*Task details*.
Output every line of the data below without changing a single character, but leave out the pictures.
——————
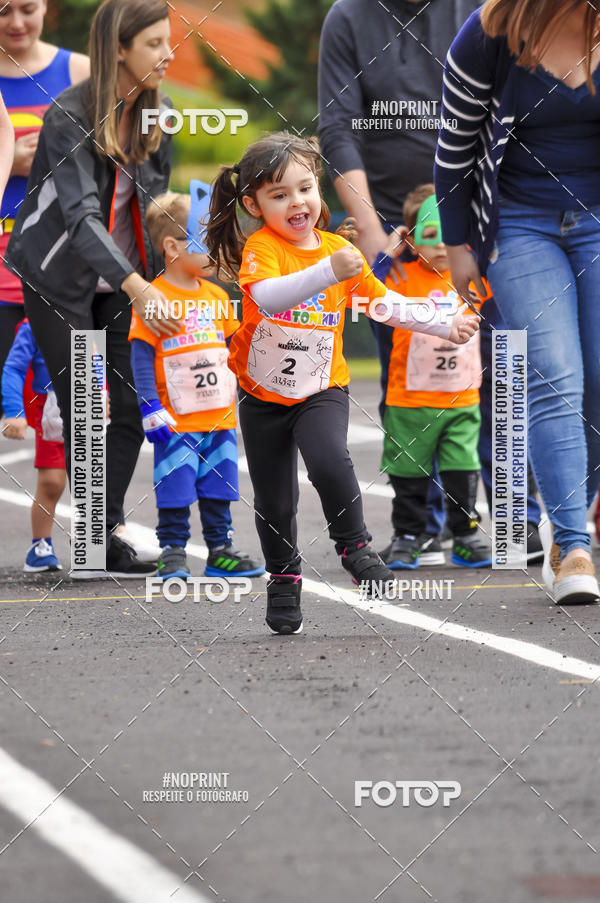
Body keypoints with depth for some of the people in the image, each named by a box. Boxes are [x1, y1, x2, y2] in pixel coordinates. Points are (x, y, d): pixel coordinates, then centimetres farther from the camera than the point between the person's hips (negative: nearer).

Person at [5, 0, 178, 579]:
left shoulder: (154, 114, -2)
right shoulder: (68, 117, -21)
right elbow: (81, 214, -31)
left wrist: (156, 275, -2)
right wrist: (137, 288, -42)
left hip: (124, 278, 5)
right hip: (60, 278, -5)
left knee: (130, 409, -4)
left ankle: (102, 537, 0)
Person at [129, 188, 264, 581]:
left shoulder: (218, 297, 9)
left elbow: (232, 349, 20)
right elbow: (142, 356, -12)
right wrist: (150, 408, -17)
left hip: (221, 418, 6)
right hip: (177, 423, -6)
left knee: (219, 490, 12)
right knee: (176, 492, -2)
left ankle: (221, 550, 20)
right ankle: (173, 552, 7)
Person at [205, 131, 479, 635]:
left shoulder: (338, 249, -2)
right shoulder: (261, 248, -16)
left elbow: (383, 301, 13)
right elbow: (267, 296, -38)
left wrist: (444, 327, 8)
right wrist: (328, 272, -50)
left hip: (321, 390, 1)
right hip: (263, 394, -1)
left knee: (330, 461, -27)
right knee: (274, 503, 8)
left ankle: (355, 546, -5)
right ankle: (283, 581, 31)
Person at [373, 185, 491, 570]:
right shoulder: (403, 276, -7)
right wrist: (385, 257, -20)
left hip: (462, 400, 2)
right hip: (410, 402, -2)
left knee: (463, 471, 3)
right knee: (409, 471, 6)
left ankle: (466, 535, 14)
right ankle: (407, 536, 17)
——————
*Exercise result*.
Body keypoints with depth for some of the people in the image, each named by a box. Boxes are [x1, y1, x2, y2] in pixel coordinates. Points are (x, y, d): pixel coordinates, then centimetres farther from the camera than the point between the person's hips (negative: nearer).

Person at [5, 0, 178, 579]:
left shoulder: (154, 114, -2)
right shoulder: (68, 117, -21)
right elbow: (81, 214, -31)
left wrist: (156, 275, -2)
right wrist: (137, 288, -42)
left hip: (124, 278, 5)
right hip: (60, 278, -5)
left knee: (130, 409, -4)
left ankle: (102, 537, 0)
Person at [129, 188, 264, 581]:
left shoulder: (218, 297, 9)
left elbow: (232, 349, 20)
right elbow: (142, 356, -12)
right wrist: (150, 408, -17)
left hip: (221, 418, 6)
right hip: (177, 423, -6)
left knee: (219, 490, 12)
right knee: (176, 492, -2)
left ankle: (221, 550, 20)
right ankle: (173, 552, 7)
Person at [205, 131, 479, 635]:
left shoulder: (338, 249, -2)
right shoulder: (261, 248, -16)
left elbow: (383, 301, 13)
right elbow: (267, 296, -38)
left wrist: (444, 327, 8)
right wrist: (328, 272, -50)
left hip: (321, 390, 1)
right hip: (263, 394, -1)
left knee: (330, 461, -27)
right knee: (274, 503, 8)
left ankle: (355, 546, -5)
right ankle: (283, 581, 31)
Person at [373, 185, 491, 570]:
right shoulder: (403, 276, -7)
right wrist: (385, 257, -20)
left hip: (462, 400, 2)
right hip: (410, 402, -2)
left knee: (463, 471, 3)
right knee: (409, 471, 6)
left ankle: (466, 535, 14)
right ankle: (407, 536, 17)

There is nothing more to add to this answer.